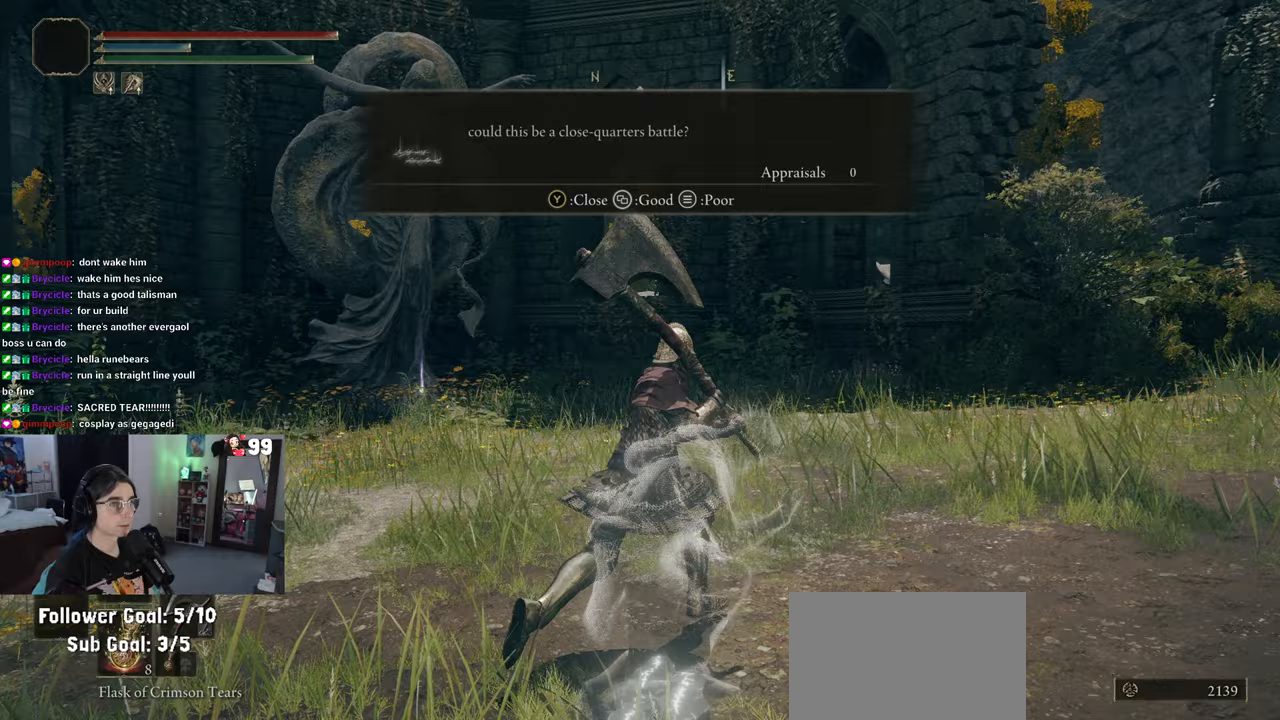
{"buttons": ["CIRCLE"], "left_stick": "up", "right_stick": "center", "events": []}
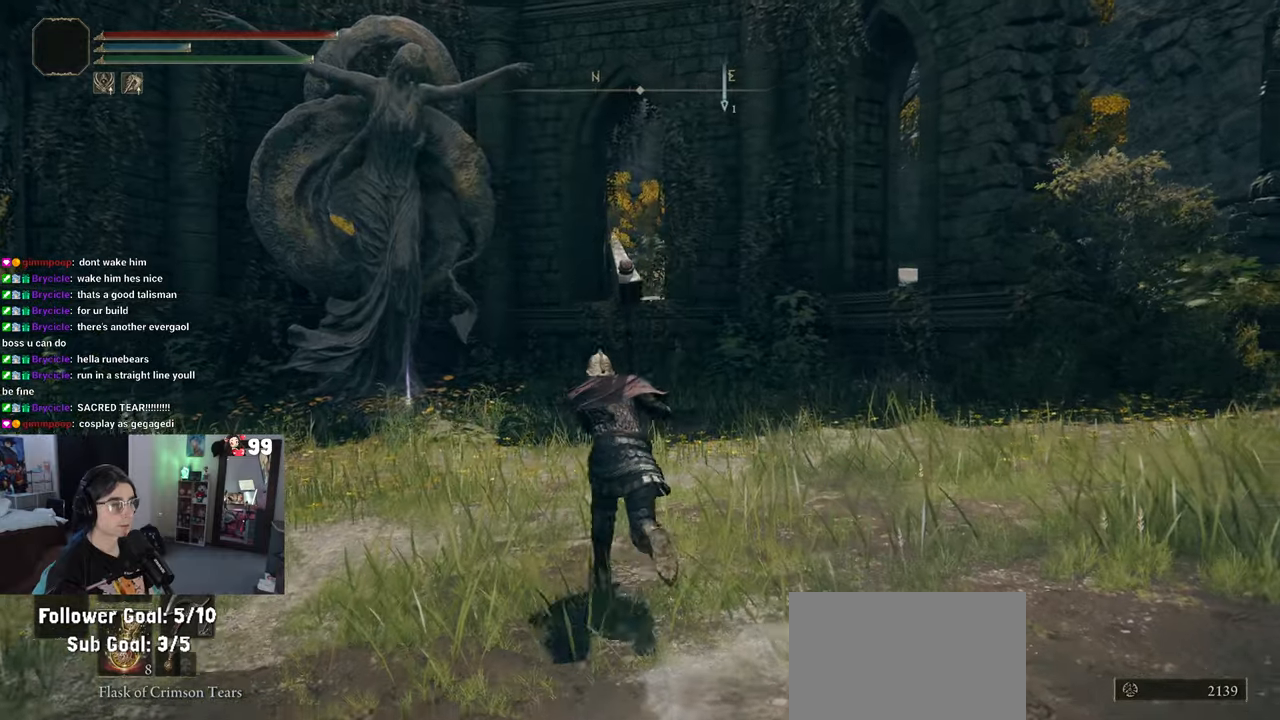
{"buttons": ["CIRCLE"], "left_stick": "up", "right_stick": "center", "events": [[50, "CIRCLE", "up"], [150, "CIRCLE", "down"]]}
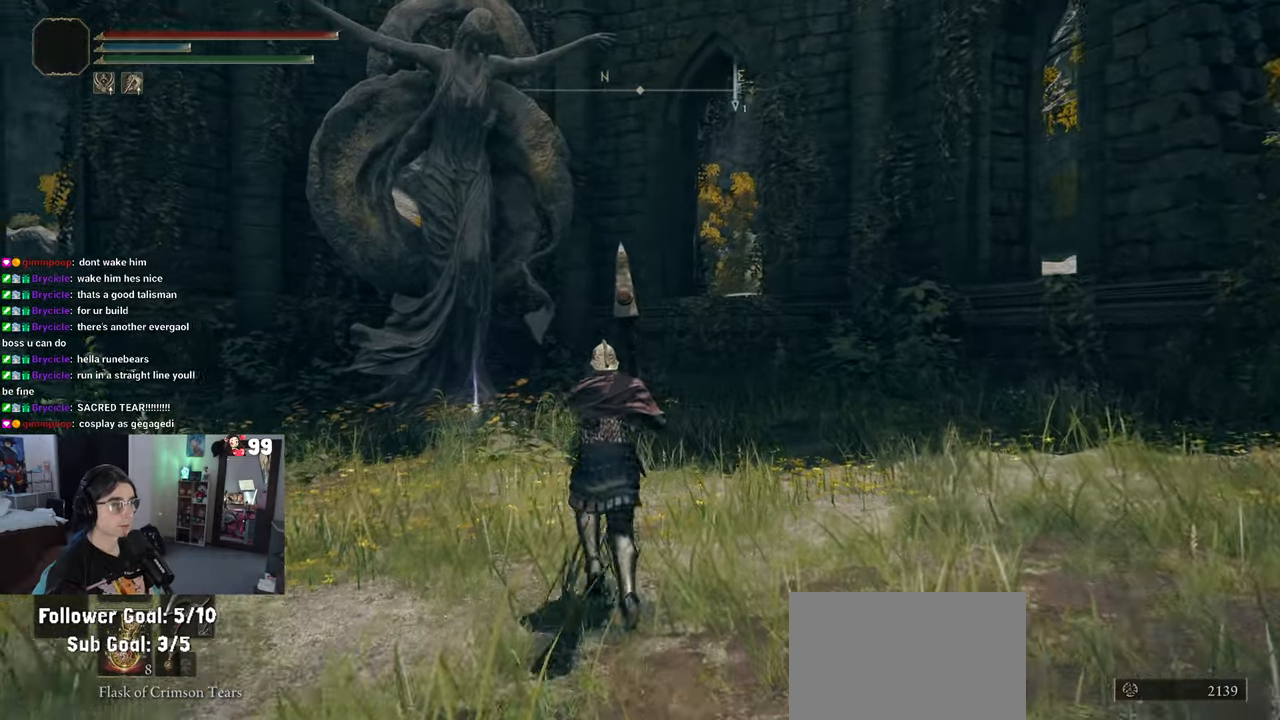
{"buttons": ["CIRCLE"], "left_stick": "up", "right_stick": "center", "events": []}
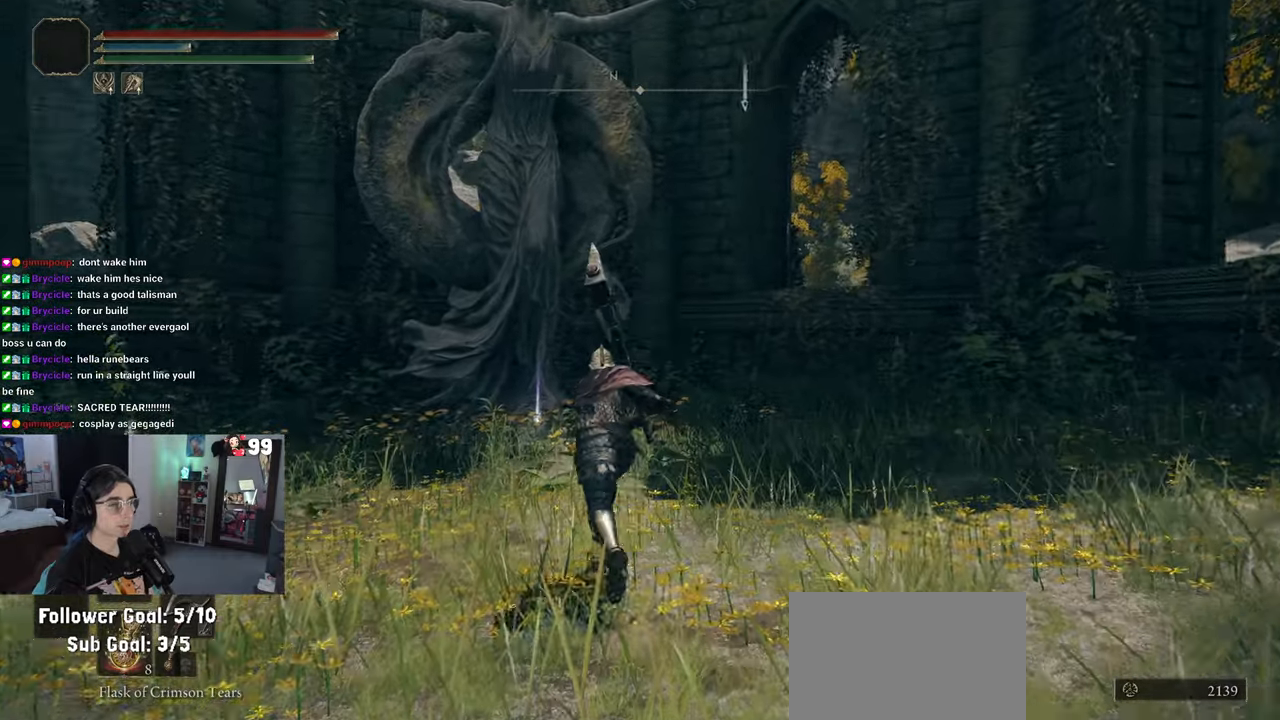
{"buttons": ["CIRCLE"], "left_stick": "up", "right_stick": "center", "events": []}
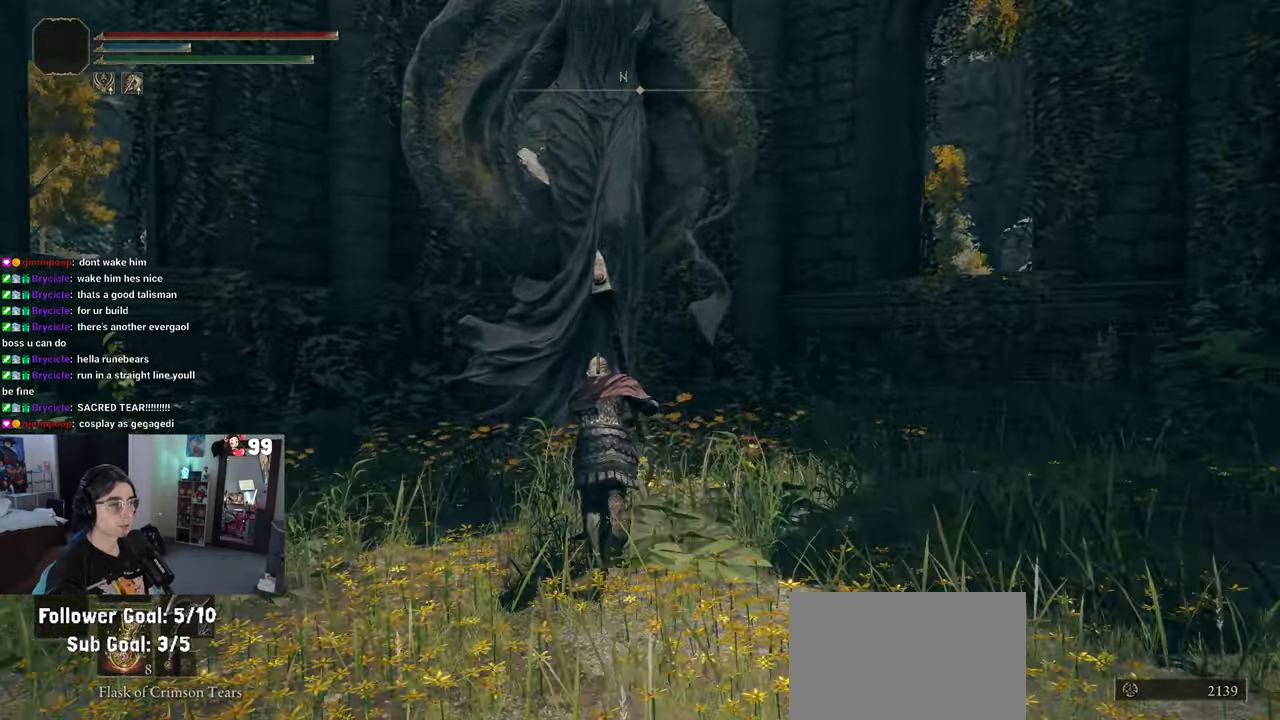
{"buttons": ["CIRCLE"], "left_stick": "up", "right_stick": "center", "events": []}
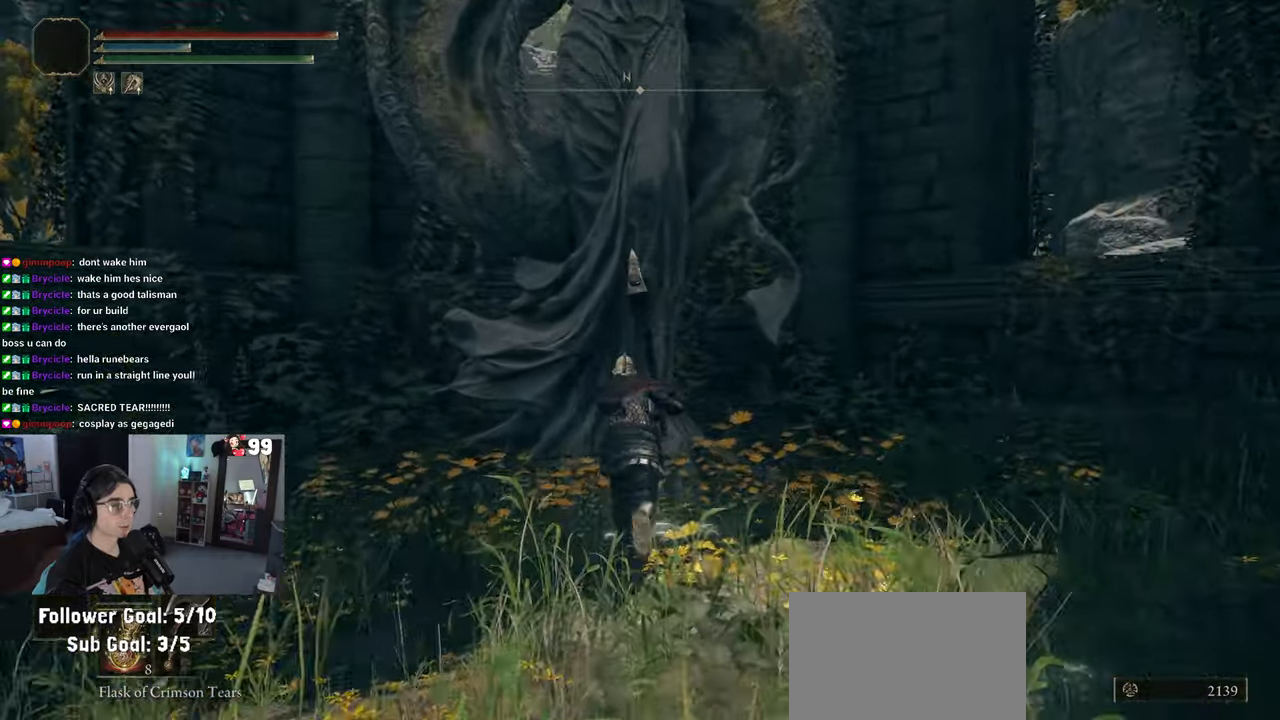
{"buttons": [], "left_stick": "center", "right_stick": "center", "events": [[17, "CIRCLE", "up"], [100, "left_stick", "center"], [150, "TRIANGLE", "down"], [217, "TRIANGLE", "up"]]}
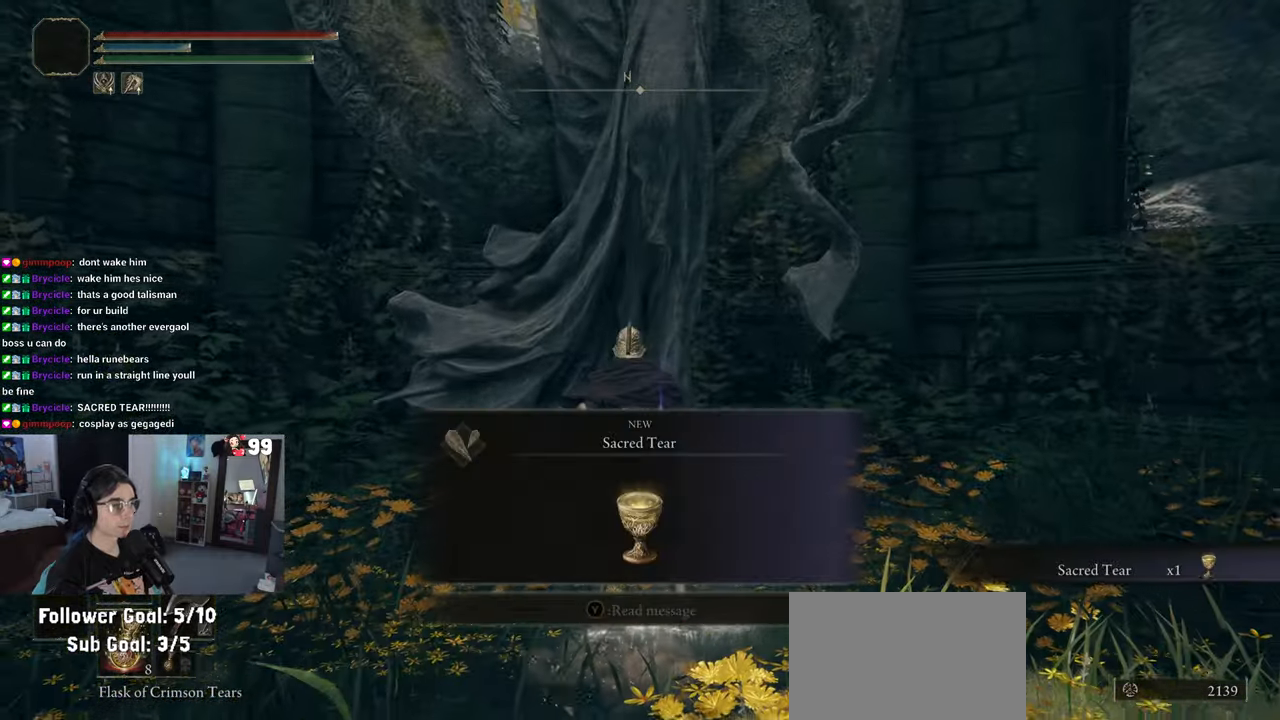
{"buttons": ["TRIANGLE"], "left_stick": "center", "right_stick": "center", "events": [[50, "right_stick", "right"], [183, "right_stick", "center"], [500, "TRIANGLE", "down"]]}
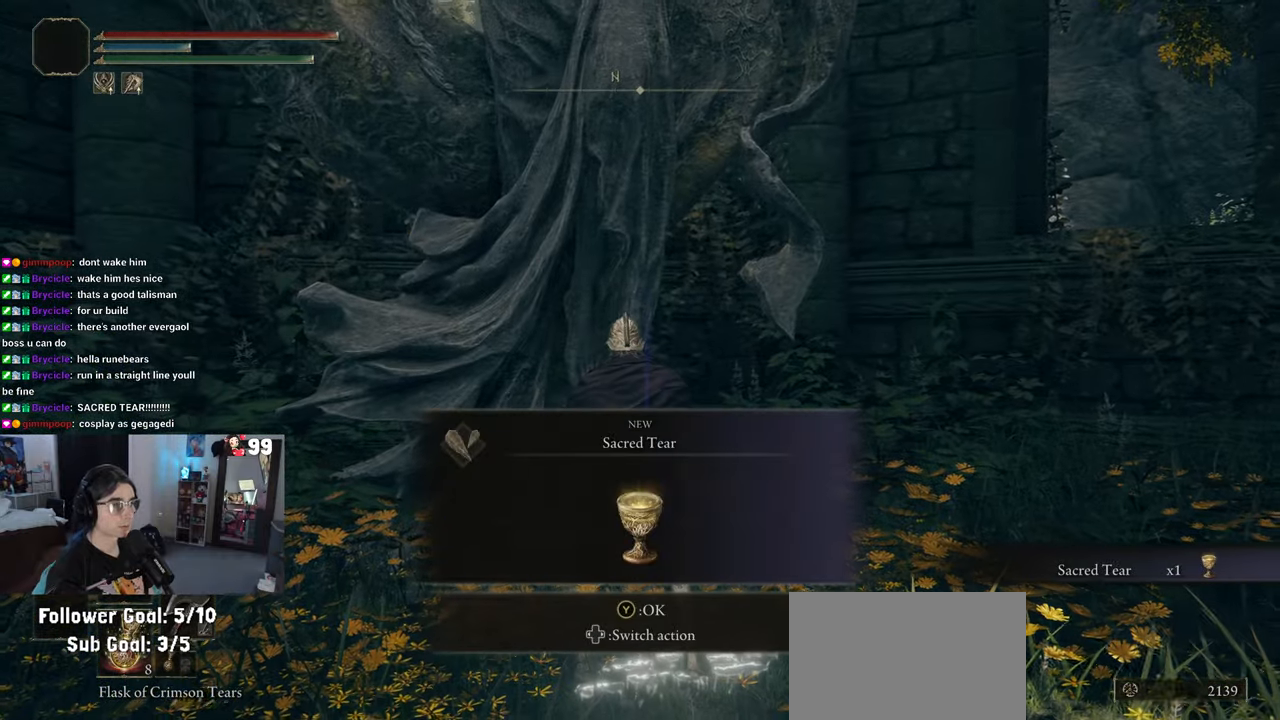
{"buttons": [], "left_stick": "right", "right_stick": "right", "events": [[83, "TRIANGLE", "up"], [100, "left_stick", "right"], [300, "right_stick", "right"]]}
━━━━━━━━━━
## ACTION ITEM
Give the records again exactly, minus the pictures.

## SOLVED EXERCISE
{"buttons": ["CIRCLE"], "left_stick": "up", "right_stick": "center", "events": []}
{"buttons": ["CIRCLE"], "left_stick": "up", "right_stick": "center", "events": [[50, "CIRCLE", "up"], [150, "CIRCLE", "down"]]}
{"buttons": ["CIRCLE"], "left_stick": "up", "right_stick": "center", "events": []}
{"buttons": ["CIRCLE"], "left_stick": "up", "right_stick": "center", "events": []}
{"buttons": ["CIRCLE"], "left_stick": "up", "right_stick": "center", "events": []}
{"buttons": [], "left_stick": "center", "right_stick": "center", "events": [[17, "CIRCLE", "up"], [100, "left_stick", "center"], [150, "TRIANGLE", "down"], [217, "TRIANGLE", "up"]]}
{"buttons": ["TRIANGLE"], "left_stick": "center", "right_stick": "center", "events": [[50, "right_stick", "right"], [183, "right_stick", "center"], [500, "TRIANGLE", "down"]]}
{"buttons": [], "left_stick": "right", "right_stick": "right", "events": [[83, "TRIANGLE", "up"], [100, "left_stick", "right"], [300, "right_stick", "right"]]}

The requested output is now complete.